5 Reasons You Can’t Be Friends with Your Ex

5
Can’t Be Friends with Your Ex

You can never rewrite the past, no matter how much you may hope otherwise.  This is why it frequently does not work to be friends with your ex.  After you break-up you require a significant period of time to grieve the end of a relationship.  Although in the moment, it may feel comforting to try to shift back into being friends with your ex, in reality it stirs up a number of complications and potential for pain.

You may feel that by being friends immediately with an ex can help you resolve unfinished business.  You may also be afraid that separation will hurt them or yourself.  You might also be afraid of being alone, and by having them as a friend can ease your transition into a new phase of your life.  Instead of turning to your ex, the friend, turn to a therapist.  Examine what you seek in maintaining contact and it can help you gain a new sense of clarity of what you need to improve upon in your life.
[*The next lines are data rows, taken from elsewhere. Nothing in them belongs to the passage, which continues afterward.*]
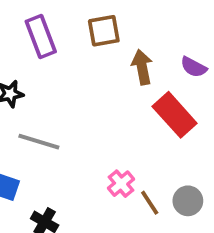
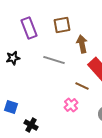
gray line: (39, 142) -> (54, 60), moved
brown line: (150, 203) -> (82, 86), moved, turned -32

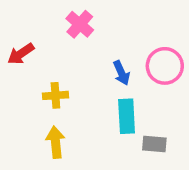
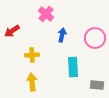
blue arrow: (121, 73) -> (62, 35), moved, turned -144
gray rectangle: (154, 144) -> (97, 85), moved

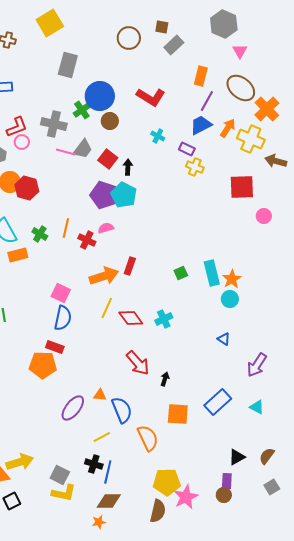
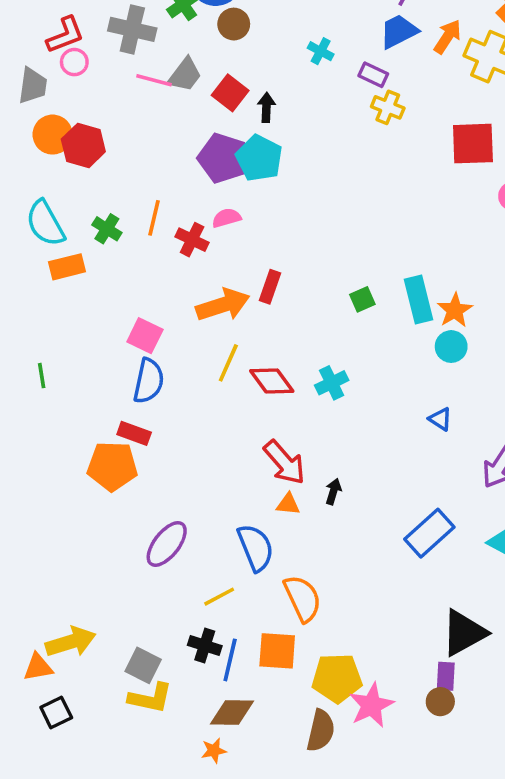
orange triangle: (100, 395) -> (288, 504), moved
orange square: (178, 414) -> (277, 651), moved
black triangle: (237, 457) -> (464, 633), size x1.6

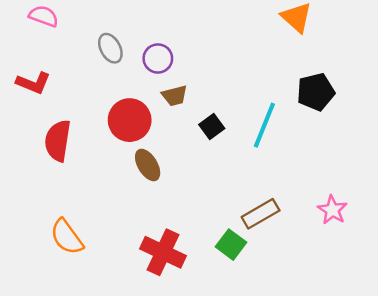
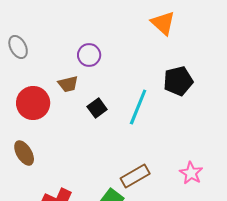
purple circle: (158, 58) -> (89, 55), moved
brown ellipse: (148, 165) -> (24, 153), moved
Read on to discover five reasons to distance yourself from your ex:

  1. You gain time and space to heal without complications. A breakup is a major loss and you need a grief period to process your feelings and emotions.  Being in regular contact with your ex only delays this process caused unnecessary hurt.
  2. You are able to begin a new chapter in your life. You need to shed the version of you that was present as one half of this former couple.  Through the breakup you will gain new insights into who you want to be and who would want by your side in the future.
  3. You kids might get confused. Children typically have a desire for their parents to get back together romantically.  So, although it is essential you and your ex are cordial and communicative as coparents, being close friends might cause your kids undue pain trying to get you both to reconcile.
  4. If you went friends to begin with the resentment will only grow. If you weren’t friend to begin with, unresolved feelings will only cause you both to experience a range of negative emotions and complicate your healing process.
  5. You need time for you! It will be tough for you to feel free to explore new sides of yourself or go out on dates if you remain friends with your ex immediately after a breakup.  You run the risk of them deterring your healing progress and keeping you trapped in a box that you weren’t meant to occupy.
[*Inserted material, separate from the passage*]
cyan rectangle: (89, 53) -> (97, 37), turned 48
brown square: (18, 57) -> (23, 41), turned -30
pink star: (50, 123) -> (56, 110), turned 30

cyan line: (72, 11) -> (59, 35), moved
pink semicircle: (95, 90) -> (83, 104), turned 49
It’s hard to create distance from a person that was once so dear to you.  But you need to accept that this chapter of your life is over and prepare yourself for your next great adventure.  This doesn’t mean that you can’t ever be friends with your ex.  Just not soon after a breakup.  Instead focus on yourselves and healing the trauma of this loss.  In time, you might be able to once again enjoy each other’s company, but in a healthy manner that doesn’t stir up a host of unnecessary memories or complicated emotions.

5 COMMENTS

  1. The points made about children potentially experiencing confusion when parents remain close friends post-breakup are particularly salient. It’s a nuanced issue that requires careful consideration to ensure the emotional well-being of all parties involved.

  2. The recommendation to prioritize individual healing before attempting to rekindle any form of relationship with an ex-partner is sound advice. This approach allows for a healthier transition and prevents the re-opening of emotional wounds.
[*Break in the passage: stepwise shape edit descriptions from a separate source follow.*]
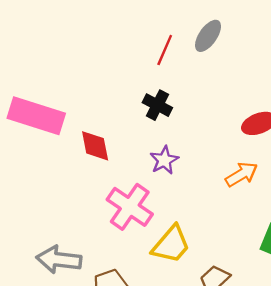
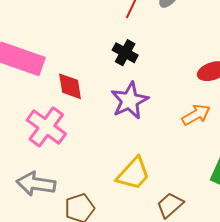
purple star: (164, 160) -> (130, 101), size x1.5
pink cross: (130, 207) -> (46, 127), moved

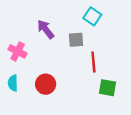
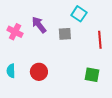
pink cross: (18, 51) -> (15, 32), moved
red line: (93, 62) -> (100, 40), moved

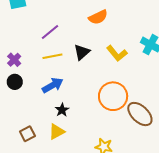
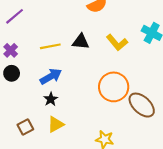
purple line: (50, 32) -> (15, 16), moved
black triangle: (82, 52) -> (81, 42), turned 48
black star: (62, 110) -> (51, 99), moved

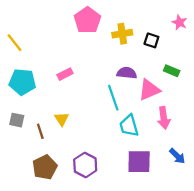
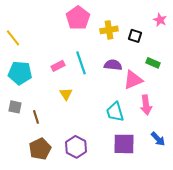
cyan line: (113, 98) -> (81, 63), moved
yellow triangle: (62, 119) -> (66, 94), moved

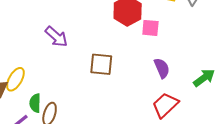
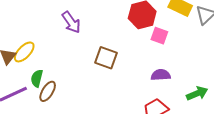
purple semicircle: (162, 68) -> (161, 75), turned -84

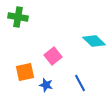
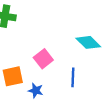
blue line: (80, 83) -> (73, 77), moved, turned 30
  3. The article correctly emphasizes the importance of creating distance to allow for personal growth. The notion that maintaining close contact with an ex can hinder one’s ability to explore new aspects of themselves is a compelling argument for emotional separation.

  4. The perspective offered here aligns well with psychological principles regarding the need for emotional separation post-breakup. The suggestion to seek professional therapy instead of relying on an ex-partner for emotional support could be beneficial for many individuals in their healing journey.

  5. It’s interesting to see the argument that unresolved feelings and negative emotions can be perpetuated by trying to maintain a friendship immediately after a breakup. This idea underscores the complexity of human relationships and the need for a clear boundary to facilitate healing.